== Passage shown
Our mental health can become frayed in a variety of ways. Those delicate threads start to shed becoming more fragile and threadbare as we move through each stage of life and begin to grapple with the demands of adulthood. 

I was heartened during the training this week when a secondary school dealing with behaviour issues mentioned that they had implemented the offer of a counselling session for victims and perpetrators.  In other conversations during this year, I have heard senior leaders in schools talking about peer-led mentoring, providing questionnaires to their stakeholders, revisiting and monitoring young people involved in racist incidents, drawing on community-links to better understand dynamics they might not be aware of, and one specific request from a school for assistance with supporting their pupils with racial trauma.  In one secondary school colleagues were surveyed and given the opportunity to reflect on their personal racial experiences.  The results were powerful and deeply moving.  Had a colleague taken an interest in the young Harewood’s mental health when he was experiencing racism, what impact could their care and willingness to listen have made to his life’s trajectory?  This work needs to take place if wellbeing and good mental health are a genuine priority and become an intrinsic part of a school’s preventative measures.
====
# Your instructions:
Answer these questions about the passage on mental health in schools.
1. According to the opening, what happens to the delicate threads of our mental health as we move through each stage of life?
2. In one secondary school, what were colleagues given the opportunity to reflect on?
3. What did one school specifically ask for help with?
== Entries shown
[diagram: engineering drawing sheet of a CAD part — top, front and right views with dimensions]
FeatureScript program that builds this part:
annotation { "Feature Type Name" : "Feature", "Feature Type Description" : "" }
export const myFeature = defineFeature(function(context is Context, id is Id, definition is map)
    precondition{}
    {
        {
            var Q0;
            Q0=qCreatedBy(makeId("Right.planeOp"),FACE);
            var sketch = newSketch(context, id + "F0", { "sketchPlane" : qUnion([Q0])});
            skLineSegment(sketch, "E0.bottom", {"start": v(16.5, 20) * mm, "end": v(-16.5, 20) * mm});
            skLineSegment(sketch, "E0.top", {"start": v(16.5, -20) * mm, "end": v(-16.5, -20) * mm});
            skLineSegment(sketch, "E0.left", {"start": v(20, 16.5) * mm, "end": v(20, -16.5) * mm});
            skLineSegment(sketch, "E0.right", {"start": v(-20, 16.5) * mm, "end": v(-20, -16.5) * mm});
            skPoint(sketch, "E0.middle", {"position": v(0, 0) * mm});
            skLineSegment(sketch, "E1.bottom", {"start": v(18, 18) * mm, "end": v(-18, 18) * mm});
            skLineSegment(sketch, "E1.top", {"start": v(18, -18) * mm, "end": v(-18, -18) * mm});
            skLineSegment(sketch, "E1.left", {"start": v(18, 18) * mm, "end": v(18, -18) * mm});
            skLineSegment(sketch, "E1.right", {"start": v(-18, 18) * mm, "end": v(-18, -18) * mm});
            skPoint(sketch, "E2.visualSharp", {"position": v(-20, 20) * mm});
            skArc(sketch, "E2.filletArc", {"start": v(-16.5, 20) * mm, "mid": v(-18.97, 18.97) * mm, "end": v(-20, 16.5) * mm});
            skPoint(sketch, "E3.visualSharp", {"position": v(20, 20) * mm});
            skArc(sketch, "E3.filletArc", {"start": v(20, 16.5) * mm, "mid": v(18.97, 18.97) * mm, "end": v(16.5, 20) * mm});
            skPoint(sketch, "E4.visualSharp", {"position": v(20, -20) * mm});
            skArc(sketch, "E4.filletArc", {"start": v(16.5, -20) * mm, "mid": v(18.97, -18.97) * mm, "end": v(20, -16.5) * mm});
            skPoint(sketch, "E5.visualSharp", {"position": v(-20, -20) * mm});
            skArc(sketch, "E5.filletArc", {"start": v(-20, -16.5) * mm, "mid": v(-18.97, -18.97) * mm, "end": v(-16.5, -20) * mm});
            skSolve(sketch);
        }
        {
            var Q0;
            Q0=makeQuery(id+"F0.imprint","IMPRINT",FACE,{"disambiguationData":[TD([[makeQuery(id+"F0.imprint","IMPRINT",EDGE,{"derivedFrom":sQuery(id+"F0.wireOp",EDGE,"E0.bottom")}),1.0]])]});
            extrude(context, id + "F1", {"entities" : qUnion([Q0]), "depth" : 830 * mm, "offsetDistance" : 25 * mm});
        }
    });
====
# Answer space:
1. They start to shed, becoming more fragile and threadbare.
2. Their personal racial experiences.
3. Supporting their pupils with racial trauma.